DIRECTIONS: Go through the material and copy each line that includes "DEPORTIVOS".

EXTRACTED MATERIAL:
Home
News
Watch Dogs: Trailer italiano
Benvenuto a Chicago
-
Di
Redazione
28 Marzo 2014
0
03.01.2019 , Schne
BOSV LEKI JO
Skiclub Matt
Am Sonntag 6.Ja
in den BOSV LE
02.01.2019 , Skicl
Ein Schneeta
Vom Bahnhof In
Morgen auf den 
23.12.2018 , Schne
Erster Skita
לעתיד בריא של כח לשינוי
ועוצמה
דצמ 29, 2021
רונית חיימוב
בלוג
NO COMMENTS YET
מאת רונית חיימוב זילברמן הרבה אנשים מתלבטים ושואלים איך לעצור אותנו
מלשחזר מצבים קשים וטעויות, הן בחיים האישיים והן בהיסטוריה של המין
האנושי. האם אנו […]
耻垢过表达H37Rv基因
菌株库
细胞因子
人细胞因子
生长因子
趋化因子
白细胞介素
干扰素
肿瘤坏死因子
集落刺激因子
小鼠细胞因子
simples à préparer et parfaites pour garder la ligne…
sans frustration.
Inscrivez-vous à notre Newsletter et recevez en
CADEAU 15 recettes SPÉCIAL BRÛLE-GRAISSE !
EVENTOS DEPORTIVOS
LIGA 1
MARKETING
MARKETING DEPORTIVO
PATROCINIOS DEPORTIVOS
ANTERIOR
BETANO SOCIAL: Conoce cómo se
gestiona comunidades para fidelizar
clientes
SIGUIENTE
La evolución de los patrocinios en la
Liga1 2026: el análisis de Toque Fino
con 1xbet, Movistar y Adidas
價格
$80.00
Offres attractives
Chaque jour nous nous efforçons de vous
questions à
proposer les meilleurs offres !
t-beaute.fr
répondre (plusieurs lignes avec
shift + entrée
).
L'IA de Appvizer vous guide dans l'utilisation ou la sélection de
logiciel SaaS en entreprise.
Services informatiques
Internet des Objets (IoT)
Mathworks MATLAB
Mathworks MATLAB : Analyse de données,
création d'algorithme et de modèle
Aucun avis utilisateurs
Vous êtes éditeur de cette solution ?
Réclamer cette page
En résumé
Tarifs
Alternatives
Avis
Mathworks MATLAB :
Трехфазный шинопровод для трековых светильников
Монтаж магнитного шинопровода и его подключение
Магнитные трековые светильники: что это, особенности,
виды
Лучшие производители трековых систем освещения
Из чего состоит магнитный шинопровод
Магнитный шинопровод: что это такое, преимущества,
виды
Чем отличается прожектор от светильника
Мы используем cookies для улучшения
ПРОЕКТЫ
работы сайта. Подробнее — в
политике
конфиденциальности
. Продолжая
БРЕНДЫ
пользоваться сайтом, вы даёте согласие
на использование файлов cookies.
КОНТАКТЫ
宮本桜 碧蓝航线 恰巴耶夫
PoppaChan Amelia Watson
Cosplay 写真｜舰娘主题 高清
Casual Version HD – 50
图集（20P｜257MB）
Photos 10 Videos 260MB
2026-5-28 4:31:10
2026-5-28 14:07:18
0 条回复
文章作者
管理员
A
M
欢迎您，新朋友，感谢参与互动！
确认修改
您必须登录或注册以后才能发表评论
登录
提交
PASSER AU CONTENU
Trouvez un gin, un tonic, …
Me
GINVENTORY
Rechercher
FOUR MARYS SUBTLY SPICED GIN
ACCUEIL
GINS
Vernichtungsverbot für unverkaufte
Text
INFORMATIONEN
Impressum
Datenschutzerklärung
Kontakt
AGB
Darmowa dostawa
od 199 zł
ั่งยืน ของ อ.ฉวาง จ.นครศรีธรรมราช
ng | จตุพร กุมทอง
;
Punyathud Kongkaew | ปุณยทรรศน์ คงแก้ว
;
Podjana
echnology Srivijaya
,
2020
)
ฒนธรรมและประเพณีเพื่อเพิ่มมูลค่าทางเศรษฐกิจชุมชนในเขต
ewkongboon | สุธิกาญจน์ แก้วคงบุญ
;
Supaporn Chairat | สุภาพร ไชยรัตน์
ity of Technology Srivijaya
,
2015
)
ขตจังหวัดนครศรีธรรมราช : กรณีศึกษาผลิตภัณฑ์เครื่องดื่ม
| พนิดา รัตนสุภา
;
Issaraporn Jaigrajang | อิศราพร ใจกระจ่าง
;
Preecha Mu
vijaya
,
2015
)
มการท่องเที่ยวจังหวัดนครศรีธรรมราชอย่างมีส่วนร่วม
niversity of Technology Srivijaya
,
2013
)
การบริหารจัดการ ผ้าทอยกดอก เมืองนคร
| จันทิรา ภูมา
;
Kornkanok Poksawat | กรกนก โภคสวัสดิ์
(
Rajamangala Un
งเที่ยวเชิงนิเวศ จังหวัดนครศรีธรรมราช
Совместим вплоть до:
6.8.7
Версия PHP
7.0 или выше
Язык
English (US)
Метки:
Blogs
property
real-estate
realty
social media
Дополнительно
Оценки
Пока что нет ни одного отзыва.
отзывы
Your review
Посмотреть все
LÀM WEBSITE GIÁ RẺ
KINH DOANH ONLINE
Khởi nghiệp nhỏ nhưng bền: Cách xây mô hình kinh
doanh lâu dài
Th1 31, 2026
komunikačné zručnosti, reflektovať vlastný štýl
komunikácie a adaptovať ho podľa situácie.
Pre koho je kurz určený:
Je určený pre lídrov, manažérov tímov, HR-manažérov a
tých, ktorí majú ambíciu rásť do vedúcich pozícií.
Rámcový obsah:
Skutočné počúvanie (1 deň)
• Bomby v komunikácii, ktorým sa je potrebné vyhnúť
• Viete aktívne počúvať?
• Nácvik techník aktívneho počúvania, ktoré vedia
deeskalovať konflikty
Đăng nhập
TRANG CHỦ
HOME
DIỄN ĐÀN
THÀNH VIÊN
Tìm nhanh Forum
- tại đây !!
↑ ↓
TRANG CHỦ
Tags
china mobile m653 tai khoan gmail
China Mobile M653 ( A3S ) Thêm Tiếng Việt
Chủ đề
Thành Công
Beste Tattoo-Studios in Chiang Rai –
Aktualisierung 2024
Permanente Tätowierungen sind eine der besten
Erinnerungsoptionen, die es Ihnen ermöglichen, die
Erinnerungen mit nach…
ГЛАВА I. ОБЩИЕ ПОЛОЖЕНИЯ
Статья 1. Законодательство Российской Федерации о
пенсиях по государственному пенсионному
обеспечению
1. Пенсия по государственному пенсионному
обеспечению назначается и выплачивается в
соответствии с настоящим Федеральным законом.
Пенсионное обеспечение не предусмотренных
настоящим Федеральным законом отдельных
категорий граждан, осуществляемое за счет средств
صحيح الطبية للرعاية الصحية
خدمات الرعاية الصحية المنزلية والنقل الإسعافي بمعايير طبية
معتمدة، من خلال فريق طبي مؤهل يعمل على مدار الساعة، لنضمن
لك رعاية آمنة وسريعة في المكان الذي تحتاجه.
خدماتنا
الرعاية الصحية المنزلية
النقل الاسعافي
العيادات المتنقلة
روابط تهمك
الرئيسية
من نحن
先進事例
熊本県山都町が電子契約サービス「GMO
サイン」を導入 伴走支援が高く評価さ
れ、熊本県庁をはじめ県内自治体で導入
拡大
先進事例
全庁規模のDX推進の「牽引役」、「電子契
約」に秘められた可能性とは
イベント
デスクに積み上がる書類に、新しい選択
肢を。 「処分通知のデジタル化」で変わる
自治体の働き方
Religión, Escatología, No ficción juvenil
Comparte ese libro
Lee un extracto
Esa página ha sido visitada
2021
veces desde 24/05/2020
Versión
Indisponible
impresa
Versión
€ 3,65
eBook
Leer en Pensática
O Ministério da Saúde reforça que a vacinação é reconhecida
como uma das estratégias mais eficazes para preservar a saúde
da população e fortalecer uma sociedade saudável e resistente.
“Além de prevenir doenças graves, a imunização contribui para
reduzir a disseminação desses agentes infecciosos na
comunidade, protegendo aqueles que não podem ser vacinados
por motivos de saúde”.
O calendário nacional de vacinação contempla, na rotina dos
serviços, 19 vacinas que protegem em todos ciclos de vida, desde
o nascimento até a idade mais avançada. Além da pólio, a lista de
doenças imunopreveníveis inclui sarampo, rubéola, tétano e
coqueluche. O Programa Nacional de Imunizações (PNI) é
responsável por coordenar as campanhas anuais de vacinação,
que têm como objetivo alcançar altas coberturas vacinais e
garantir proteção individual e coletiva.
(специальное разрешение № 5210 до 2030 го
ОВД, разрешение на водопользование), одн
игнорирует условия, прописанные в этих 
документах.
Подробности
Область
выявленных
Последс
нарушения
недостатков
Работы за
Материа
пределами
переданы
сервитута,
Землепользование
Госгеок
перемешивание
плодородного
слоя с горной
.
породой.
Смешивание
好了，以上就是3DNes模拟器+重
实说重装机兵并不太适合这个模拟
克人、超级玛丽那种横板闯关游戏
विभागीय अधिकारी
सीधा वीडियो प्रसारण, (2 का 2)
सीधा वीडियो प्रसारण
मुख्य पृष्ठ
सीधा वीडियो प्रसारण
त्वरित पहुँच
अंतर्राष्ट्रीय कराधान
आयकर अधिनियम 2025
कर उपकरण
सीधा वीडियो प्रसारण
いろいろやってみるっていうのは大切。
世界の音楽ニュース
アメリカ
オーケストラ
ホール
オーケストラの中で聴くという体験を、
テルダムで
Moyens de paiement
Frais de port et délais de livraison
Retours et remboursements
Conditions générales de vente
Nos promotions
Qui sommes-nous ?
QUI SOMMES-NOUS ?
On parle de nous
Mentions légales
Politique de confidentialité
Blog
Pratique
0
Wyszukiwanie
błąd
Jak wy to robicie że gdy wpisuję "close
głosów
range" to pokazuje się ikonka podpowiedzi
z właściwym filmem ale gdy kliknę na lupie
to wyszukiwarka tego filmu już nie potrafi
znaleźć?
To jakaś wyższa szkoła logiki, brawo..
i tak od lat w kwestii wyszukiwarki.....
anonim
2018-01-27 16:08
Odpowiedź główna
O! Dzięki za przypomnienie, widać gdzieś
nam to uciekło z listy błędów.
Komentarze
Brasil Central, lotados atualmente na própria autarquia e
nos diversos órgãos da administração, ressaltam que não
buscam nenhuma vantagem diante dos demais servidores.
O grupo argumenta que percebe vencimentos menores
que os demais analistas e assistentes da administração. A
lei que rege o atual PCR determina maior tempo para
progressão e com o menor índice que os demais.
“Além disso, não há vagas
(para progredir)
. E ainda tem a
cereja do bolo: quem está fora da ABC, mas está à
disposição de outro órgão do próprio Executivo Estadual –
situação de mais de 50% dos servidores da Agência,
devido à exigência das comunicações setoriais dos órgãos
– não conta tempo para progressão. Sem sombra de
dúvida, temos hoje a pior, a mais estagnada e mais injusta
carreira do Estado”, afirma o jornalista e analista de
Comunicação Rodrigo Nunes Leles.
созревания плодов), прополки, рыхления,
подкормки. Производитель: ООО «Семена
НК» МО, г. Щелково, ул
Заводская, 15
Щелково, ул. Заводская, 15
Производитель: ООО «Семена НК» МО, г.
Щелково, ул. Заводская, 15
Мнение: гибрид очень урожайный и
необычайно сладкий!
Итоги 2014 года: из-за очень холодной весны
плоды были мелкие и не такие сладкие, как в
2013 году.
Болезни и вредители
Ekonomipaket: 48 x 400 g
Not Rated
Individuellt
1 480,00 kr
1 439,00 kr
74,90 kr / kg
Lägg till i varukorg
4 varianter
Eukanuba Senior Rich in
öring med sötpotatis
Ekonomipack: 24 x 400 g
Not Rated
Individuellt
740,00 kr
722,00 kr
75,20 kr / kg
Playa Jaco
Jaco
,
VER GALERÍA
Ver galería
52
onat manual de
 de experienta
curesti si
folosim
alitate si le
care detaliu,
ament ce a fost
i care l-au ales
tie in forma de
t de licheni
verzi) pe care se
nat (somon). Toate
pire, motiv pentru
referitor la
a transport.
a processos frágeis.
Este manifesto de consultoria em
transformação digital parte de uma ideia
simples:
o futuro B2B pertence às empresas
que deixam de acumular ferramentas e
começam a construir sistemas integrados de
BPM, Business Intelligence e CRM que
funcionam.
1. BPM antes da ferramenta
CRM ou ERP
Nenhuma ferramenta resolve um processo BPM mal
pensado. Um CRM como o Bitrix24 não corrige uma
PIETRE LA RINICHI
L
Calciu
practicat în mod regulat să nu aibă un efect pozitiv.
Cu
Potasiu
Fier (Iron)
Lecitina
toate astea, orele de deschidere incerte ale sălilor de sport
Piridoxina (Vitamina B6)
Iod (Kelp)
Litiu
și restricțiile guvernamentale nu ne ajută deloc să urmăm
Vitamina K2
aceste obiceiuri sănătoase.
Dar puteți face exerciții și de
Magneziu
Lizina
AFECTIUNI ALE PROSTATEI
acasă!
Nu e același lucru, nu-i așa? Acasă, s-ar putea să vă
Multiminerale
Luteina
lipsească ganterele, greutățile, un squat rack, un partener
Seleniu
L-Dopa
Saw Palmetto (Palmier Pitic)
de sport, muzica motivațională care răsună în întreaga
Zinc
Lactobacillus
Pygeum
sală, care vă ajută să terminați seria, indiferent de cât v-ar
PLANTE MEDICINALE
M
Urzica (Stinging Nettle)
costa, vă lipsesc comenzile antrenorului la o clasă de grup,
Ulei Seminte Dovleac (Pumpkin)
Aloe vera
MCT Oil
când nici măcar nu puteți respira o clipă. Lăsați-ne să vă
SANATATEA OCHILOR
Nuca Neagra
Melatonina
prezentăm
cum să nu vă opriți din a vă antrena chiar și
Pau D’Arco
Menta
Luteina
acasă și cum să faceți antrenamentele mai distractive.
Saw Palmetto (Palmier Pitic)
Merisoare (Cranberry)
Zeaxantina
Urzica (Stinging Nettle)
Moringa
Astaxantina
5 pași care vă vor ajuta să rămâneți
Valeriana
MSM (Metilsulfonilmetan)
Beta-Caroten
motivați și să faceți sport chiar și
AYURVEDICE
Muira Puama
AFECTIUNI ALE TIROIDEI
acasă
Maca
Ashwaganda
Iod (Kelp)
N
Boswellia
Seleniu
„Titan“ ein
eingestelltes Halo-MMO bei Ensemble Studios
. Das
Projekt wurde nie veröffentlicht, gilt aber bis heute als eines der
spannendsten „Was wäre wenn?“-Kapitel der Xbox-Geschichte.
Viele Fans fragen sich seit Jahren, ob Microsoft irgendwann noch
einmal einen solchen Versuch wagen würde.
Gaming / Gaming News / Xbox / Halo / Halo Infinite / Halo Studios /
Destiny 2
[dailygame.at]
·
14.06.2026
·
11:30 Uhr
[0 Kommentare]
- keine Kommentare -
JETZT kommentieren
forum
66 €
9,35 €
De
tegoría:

RESPONSE AREA:
EVENTOS DEPORTIVOS
PATROCINIOS DEPORTIVOS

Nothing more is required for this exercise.